I've always been surprised that Microsoft didn't do a full operating system refactor and provide a compatibility layer for running old binaries. Perhaps they figure it would be better to just transition everything to software as a service using web tech? But I just don't see how that strategy is gonna work long-term.

mwkaufma 3 hours ago||
They DID such a refactor for Win NT under David Cutler. Even in that comparatively simpler time it was a huge undertaking, and required all-hands-on-deck management that doesn't exist anywhere in tech anymore, let alone at today's Microsoft.
fsloth 7 hours ago||
"I've always been surprised that Microsoft didn't do a full operating system refactor and provide a compatibility layer for running old binaries"
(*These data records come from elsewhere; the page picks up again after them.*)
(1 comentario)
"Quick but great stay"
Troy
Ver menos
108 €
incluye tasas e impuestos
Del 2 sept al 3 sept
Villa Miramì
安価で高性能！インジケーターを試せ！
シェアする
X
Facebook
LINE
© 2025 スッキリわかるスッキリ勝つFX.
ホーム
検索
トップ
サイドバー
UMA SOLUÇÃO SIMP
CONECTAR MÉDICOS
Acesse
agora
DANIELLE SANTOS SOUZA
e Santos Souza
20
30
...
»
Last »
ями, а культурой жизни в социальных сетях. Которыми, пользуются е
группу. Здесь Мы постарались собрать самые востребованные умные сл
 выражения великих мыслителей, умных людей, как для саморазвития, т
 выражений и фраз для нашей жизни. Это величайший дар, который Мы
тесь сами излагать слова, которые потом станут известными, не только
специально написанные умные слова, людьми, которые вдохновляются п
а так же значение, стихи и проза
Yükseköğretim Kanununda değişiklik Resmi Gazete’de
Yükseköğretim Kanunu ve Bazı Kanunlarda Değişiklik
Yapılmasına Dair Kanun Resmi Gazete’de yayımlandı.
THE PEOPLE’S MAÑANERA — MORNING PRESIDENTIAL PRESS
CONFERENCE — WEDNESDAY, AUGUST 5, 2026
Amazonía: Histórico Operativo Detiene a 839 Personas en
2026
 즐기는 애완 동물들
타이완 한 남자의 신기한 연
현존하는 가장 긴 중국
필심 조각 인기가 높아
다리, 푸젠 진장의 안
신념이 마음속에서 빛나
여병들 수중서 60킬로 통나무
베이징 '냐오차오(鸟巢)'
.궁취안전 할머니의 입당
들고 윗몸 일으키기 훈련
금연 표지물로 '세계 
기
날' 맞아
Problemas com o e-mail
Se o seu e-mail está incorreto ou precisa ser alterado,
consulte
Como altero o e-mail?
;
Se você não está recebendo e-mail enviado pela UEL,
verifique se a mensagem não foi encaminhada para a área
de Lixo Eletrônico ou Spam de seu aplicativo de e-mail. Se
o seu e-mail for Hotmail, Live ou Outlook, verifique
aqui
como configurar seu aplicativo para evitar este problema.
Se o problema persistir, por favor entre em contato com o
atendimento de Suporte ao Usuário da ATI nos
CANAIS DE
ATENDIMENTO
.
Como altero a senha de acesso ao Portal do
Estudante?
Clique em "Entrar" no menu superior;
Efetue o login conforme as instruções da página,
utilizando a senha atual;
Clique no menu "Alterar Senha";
Just keeping a legacy system in working order is different skillset than writing a new system from scratch.

So you need a new team. Nothing from Windows maintenance transfers.

Maybe would require hiring someone who knows how to design an OS.

It would be a major undertaking, needing protection by CEO (and if it would not succeed CEO would loose a lot of prestige).

I'm not saying MS does not have the existing talent base. I don't _know_.

But I've been inside a house maintaining a monstrous legacy codebase.

I can tell you - it requires surprisingly little deep understanding just to keep an existing system going.

NetMageSCW 2 hours ago|
Excellent summary of the stupid state of Windows native GUI app development after the complete lack of direction or coherence Microsoft has shown. Not to mention the irony of Visual Studio not having a GUI designer for anything except Windows Forms.